* **EXERCISE**:
From the records below, copy every line that contains the word "cancer".

(Saved entries)
=-=-=-=-=

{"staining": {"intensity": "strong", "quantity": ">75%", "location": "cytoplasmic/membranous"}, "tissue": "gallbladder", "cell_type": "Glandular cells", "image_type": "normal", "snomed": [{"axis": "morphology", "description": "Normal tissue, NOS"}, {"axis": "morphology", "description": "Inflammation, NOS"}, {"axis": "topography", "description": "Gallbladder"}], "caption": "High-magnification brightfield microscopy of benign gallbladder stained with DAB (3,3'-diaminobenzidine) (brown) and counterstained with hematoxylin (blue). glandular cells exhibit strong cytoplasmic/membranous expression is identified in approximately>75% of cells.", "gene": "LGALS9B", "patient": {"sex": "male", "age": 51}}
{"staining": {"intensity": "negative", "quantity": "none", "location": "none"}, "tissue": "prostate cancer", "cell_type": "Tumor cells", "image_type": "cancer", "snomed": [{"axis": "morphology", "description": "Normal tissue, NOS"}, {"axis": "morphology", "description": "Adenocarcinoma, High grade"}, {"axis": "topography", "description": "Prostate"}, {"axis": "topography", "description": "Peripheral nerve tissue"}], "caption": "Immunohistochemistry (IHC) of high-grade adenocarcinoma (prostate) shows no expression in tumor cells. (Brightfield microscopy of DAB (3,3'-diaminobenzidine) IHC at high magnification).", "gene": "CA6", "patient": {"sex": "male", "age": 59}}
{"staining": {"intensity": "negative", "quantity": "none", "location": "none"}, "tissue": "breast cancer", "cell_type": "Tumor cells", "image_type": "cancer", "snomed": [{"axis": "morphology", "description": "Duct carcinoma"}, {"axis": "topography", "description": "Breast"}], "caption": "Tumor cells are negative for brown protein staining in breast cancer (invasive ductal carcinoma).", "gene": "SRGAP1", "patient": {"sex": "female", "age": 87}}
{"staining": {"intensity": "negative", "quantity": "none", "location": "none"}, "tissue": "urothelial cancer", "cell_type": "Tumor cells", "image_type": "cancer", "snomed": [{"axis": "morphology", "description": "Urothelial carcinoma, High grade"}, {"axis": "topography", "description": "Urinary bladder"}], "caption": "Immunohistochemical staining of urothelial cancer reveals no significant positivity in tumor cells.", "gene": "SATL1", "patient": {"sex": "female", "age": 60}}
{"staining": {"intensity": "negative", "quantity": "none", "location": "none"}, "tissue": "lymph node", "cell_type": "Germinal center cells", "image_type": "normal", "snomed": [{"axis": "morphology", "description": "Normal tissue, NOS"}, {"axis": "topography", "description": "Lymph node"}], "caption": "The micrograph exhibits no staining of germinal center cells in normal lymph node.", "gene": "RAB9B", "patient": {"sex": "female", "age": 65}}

=-=-=-=-=

* **SOLUTION TO THIS TASK**:
{"staining": {"intensity": "negative", "quantity": "none", "location": "none"}, "tissue": "prostate cancer", "cell_type": "Tumor cells", "image_type": "cancer", "snomed": [{"axis": "morphology", "description": "Normal tissue, NOS"}, {"axis": "morphology", "description": "Adenocarcinoma, High grade"}, {"axis": "topography", "description": "Prostate"}, {"axis": "topography", "description": "Peripheral nerve tissue"}], "caption": "Immunohistochemistry (IHC) of high-grade adenocarcinoma (prostate) shows no expression in tumor cells. (Brightfield microscopy of DAB (3,3'-diaminobenzidine) IHC at high magnification).", "gene": "CA6", "patient": {"sex": "male", "age": 59}}
{"staining": {"intensity": "negative", "quantity": "none", "location": "none"}, "tissue": "breast cancer", "cell_type": "Tumor cells", "image_type": "cancer", "snomed": [{"axis": "morphology", "description": "Duct carcinoma"}, {"axis": "topography", "description": "Breast"}], "caption": "Tumor cells are negative for brown protein staining in breast cancer (invasive ductal carcinoma).", "gene": "SRGAP1", "patient": {"sex": "female", "age": 87}}
{"staining": {"intensity": "negative", "quantity": "none", "location": "none"}, "tissue": "urothelial cancer", "cell_type": "Tumor cells", "image_type": "cancer", "snomed": [{"axis": "morphology", "description": "Urothelial carcinoma, High grade"}, {"axis": "topography", "description": "Urinary bladder"}], "caption": "Immunohistochemical staining of urothelial cancer reveals no significant positivity in tumor cells.", "gene": "SATL1", "patient": {"sex": "female", "age": 60}}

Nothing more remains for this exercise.